------ INFORMATION SHOWN
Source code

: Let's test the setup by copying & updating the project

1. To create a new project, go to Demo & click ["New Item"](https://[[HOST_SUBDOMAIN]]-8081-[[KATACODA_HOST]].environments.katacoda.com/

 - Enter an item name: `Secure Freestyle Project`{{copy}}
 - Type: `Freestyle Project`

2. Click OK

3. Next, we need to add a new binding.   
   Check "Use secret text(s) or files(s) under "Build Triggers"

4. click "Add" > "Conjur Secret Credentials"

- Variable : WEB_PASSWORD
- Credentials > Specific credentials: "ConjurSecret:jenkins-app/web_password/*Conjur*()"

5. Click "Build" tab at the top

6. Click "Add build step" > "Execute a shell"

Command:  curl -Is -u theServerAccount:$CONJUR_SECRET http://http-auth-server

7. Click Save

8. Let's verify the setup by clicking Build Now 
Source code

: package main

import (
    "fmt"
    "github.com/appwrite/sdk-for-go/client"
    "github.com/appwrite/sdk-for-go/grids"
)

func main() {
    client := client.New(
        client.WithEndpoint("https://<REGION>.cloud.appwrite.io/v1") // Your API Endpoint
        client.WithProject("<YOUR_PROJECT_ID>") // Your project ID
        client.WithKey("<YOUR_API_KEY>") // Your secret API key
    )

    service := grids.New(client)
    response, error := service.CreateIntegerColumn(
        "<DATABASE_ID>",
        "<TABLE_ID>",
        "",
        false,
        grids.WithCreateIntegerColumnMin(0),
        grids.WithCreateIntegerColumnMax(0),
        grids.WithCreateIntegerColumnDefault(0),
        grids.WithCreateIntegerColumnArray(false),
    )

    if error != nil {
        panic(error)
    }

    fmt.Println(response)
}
------------
§ TASK PROMPT
Look through the material above for the string "Freestyle" and copy each line that has it.

§ FINAL ANSWER
 - Enter an item name: `Secure Freestyle Project`{{copy}}
 - Type: `Freestyle Project`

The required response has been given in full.